If this had been a movie, I would have slammed on the breaks. But considering we were in a highway I thought perhaps this wasn’t the best idea.

F** f** f**.

“I will not be murdered on the side of the road, if I have to, I will kill us both crashing against any of these marulas. This is not the way I’m going down” – I thought to myself

“You know that is the worst thing you could to someone you don’t know who is giving you a ride! What the hell?!” I asked out loud.

“I thought you might not like it. But it’s like that joke, how do I know YOU are not a serial killer? How do we know there aren’t two serial killers in the car right now? ”


“Well, let’s not murder one another. But I don’t think this was the best thing to say”.

He only had two words to say: “Sorry man”

Speedometer was now going well over the speed limit to get to town which was only 10 minutes away. We carried on chit chatting about town and weather and such. Thankfully I have always been quick on my feet when it comes to “hiding” my identity from strangers (that’s a kidnapping story for another time) and so this author and potential killer knew in essence very little about me, who I was and what I did for a living. He had been doing most of the talking during the road.

Eventually, we arrived to the destination and I dropped him off as at a gas station, far away from my home. He couldn’t have followed me or known where I was going so I got home and forgot the entire thing.

That evening Tia phoned me, and as we spoke about the day I told her the story, admitting the second lift wasn’t my finest moment. She of course told me I was an idiot but in my defense I said to her, it wasn’t too bad as the dude had said I could find his book on Amazon. To prove a point, I opened my computer while on the phone and started looking for the book.

There was a dooming silence.

There is no book titled “I am Killer”.

40 Comments on “I am killer”

  1. OMG I’m shaking! No more strangers getting lifts young lady ( shaking finger at Ale) that was scarey. So glad everything turned out ok ❤️

  2. Wow! That’s unnerving! I don’t stop for people here in the states but we don’t have too many hitchhikers any more. At least he wasn’t a killer…for you.
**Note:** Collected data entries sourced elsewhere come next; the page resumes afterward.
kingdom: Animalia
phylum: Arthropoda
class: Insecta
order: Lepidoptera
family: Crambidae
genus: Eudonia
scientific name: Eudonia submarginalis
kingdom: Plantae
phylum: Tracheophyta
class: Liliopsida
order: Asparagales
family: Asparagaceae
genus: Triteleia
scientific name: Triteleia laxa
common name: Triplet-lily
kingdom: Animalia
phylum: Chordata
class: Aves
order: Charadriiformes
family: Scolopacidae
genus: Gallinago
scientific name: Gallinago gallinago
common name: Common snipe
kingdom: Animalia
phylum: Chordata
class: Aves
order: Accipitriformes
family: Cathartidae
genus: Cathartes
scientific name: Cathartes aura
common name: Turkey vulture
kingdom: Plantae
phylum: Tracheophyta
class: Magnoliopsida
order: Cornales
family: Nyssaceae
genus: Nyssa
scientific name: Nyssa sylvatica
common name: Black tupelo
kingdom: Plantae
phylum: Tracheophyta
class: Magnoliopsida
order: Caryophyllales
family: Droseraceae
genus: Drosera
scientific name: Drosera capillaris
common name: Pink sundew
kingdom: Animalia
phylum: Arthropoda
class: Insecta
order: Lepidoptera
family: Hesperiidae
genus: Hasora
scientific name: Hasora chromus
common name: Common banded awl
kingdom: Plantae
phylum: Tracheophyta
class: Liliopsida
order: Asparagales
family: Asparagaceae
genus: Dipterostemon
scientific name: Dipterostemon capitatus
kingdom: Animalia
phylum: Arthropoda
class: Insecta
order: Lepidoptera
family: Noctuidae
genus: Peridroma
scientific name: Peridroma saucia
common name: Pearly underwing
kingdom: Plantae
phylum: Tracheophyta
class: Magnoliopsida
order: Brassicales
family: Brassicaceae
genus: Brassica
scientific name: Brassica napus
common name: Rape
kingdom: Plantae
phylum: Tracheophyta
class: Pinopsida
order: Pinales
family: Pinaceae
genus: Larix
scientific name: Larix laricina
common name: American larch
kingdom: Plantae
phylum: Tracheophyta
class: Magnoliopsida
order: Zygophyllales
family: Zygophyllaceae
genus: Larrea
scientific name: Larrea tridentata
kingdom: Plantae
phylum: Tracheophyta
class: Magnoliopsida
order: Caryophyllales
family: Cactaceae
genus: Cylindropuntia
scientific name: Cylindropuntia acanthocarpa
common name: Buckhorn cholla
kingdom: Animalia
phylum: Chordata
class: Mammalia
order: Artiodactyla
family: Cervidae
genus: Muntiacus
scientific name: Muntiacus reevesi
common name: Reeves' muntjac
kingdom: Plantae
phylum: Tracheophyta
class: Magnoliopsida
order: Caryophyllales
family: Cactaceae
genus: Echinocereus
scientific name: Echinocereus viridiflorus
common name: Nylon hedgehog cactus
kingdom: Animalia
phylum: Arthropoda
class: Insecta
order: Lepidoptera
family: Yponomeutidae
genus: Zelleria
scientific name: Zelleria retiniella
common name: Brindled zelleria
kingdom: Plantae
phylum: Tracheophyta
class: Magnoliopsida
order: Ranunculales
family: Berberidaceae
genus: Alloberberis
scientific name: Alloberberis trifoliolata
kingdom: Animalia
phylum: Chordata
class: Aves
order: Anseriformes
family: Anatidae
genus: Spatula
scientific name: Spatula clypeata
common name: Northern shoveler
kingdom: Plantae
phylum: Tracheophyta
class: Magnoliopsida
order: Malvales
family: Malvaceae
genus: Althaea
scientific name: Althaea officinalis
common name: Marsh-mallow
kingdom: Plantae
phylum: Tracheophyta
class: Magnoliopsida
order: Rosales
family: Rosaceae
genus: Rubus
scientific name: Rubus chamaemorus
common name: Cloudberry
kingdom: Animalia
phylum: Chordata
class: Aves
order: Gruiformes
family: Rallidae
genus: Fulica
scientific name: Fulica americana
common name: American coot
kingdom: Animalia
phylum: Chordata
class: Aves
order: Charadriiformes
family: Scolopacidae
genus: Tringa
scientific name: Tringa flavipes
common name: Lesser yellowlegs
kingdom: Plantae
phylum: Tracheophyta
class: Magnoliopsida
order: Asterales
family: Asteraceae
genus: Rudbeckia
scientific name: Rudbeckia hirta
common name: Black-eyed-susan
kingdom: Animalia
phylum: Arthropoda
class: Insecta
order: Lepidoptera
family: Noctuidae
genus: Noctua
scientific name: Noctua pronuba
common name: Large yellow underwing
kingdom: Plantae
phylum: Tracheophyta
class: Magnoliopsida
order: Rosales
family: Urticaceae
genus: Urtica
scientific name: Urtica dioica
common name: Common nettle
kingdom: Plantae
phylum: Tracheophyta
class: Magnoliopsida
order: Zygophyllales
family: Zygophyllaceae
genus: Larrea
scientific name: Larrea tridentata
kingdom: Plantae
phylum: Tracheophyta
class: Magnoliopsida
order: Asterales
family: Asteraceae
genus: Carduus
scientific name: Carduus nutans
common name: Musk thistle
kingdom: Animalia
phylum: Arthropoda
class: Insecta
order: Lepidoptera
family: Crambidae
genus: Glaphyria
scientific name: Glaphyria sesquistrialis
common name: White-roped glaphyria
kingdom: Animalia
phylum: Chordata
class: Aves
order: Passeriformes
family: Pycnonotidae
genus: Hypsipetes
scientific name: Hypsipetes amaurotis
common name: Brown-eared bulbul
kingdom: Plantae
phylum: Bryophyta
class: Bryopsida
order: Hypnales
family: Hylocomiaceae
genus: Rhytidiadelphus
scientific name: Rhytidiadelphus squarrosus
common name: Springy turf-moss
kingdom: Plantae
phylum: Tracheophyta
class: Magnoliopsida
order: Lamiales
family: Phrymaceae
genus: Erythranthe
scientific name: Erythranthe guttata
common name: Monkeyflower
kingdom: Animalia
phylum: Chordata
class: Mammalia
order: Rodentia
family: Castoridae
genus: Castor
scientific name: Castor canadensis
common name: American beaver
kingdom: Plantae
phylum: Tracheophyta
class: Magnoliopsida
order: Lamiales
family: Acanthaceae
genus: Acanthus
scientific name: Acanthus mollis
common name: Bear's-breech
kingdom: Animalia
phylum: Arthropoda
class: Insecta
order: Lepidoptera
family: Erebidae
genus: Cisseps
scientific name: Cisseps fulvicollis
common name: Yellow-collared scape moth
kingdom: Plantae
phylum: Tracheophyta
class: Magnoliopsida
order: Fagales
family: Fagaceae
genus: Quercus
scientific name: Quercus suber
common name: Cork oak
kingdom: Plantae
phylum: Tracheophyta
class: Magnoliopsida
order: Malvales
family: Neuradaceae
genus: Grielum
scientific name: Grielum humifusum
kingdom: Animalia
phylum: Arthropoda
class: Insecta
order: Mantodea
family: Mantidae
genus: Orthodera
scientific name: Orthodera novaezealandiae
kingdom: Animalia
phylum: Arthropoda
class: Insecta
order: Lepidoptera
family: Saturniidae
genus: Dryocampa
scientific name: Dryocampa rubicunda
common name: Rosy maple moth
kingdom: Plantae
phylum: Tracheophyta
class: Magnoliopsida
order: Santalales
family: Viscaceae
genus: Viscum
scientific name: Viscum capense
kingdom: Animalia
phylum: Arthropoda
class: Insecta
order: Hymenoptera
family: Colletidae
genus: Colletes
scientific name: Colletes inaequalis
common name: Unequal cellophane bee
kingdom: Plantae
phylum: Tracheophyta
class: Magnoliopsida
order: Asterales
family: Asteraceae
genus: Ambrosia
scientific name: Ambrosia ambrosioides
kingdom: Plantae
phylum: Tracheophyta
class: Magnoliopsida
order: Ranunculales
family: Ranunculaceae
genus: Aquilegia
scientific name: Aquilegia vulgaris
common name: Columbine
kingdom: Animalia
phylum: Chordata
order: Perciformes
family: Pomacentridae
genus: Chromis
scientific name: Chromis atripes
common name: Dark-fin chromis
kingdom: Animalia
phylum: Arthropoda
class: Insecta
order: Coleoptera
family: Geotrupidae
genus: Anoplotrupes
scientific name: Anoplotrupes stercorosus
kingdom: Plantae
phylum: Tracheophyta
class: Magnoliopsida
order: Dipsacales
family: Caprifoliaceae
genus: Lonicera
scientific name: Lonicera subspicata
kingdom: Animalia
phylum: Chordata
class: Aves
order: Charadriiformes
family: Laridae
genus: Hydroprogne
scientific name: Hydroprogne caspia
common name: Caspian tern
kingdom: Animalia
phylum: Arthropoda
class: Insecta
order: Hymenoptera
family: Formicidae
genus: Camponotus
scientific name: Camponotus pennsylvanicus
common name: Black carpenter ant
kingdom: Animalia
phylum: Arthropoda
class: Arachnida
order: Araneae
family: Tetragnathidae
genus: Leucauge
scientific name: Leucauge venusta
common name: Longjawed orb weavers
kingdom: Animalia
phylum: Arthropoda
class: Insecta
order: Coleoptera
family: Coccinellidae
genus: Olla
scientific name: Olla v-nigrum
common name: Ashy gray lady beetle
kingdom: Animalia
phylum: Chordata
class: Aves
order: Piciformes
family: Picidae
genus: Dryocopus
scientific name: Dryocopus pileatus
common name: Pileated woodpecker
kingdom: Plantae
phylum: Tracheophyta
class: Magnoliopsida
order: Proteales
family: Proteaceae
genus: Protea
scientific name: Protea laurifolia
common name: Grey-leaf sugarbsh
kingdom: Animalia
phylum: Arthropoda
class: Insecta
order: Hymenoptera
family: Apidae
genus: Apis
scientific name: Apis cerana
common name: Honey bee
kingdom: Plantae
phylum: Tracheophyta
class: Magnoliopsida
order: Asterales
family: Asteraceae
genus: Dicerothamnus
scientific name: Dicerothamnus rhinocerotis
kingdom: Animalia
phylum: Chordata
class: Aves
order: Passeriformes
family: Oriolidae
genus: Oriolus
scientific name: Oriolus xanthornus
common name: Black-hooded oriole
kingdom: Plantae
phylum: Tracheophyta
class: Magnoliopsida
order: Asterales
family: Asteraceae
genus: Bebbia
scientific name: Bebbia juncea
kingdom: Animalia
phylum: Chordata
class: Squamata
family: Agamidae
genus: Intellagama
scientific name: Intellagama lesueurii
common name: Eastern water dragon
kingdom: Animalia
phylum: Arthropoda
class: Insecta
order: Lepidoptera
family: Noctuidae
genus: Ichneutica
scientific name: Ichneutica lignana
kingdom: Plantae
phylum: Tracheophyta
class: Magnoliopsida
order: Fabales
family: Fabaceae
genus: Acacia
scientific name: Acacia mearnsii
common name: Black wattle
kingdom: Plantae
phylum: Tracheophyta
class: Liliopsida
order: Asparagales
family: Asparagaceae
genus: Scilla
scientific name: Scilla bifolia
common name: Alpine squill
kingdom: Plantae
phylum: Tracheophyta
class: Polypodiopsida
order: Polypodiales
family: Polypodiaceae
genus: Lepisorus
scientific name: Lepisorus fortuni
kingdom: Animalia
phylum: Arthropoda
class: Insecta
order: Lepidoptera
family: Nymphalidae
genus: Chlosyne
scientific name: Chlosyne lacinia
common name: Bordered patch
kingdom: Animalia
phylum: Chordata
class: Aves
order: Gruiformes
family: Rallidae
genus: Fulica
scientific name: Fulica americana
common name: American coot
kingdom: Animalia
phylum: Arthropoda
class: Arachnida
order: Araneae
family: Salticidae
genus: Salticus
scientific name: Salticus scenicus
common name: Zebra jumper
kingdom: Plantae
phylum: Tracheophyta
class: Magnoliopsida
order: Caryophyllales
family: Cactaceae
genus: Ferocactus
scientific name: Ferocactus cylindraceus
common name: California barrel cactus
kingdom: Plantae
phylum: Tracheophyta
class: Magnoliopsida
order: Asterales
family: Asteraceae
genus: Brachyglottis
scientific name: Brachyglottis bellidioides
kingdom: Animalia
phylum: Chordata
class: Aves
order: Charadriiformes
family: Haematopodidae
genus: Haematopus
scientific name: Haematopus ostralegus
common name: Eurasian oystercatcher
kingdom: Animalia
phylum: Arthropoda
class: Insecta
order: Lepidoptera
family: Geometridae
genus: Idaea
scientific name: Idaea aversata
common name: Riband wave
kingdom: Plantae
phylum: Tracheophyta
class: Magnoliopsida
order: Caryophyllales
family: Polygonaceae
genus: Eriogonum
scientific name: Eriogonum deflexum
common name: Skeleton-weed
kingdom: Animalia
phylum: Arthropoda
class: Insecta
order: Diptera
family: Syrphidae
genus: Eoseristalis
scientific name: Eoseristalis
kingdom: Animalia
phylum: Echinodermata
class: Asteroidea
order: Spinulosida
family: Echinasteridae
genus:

    • I hope for no one! I never felt I was in any danger but it was a bit freaky when I couldn’t find the book on Amazon

  3. oh my gosh Ale, how terrifying and even more so when you realized what really could have happened at that very moment you did not find the book on Amazon. Pinkie Promise….. no more rides to strangers.

    • I think I’ve learned, plus Tayla Tristan and Brent will not ever forgive me if I do this again!

  4. Lucky You. Loved the way you wrote this…. I was right there with you, with all the emotions.

  5. He may have written one. He said he self published, so there may be no trace on the internet. I have done that. HOWEVER……. quit giving rides! Glad you are safe and will be more wary in the future. I’m sure you got an earful from those you have told.

    • but he said it was on Amazon very proudly. So maybe it’s there but under a different title.
      Lesson learned for sure!

  6. OMG!!! Ale wow, have goosebumps right now. I’m so happy you are safe and able to write this story for us! Please don’t ever take such chances with yourself ever again. We love you too much to be able to bear hearing bad news about you. We’d rather look forward to watching your excursions on Wildearth, and your interactions with Tristan.

    Take Care!🙋🏻‍♀️💜😊

    • Thanks! Lesson learned. Might just steer away from strangers from now on!

  7. Please be careful. The local kitties need you. We need you. Tristan needs you.

  8. I am so glad you are ok. Reminds me of a time in my youth when returning home from college I got two flats in a row on my car. With everything I owned in the back of the car, and several miles from the nearest town, I caught a ride in a pickup with two men. Not my smartest moment, but I was so pissed off I think they were scared of me and dropped me at the nearest gas station.

  9. I’m currently sitting on the side of the road while my brother has a nap, my heart is racing, I feel sick omg! Thank goodness this had a positive ending. Be careful lady! You’re deeply cared about.

  10. Oh Ale please be careful. Let them walk it is not worth it young lady. Take care.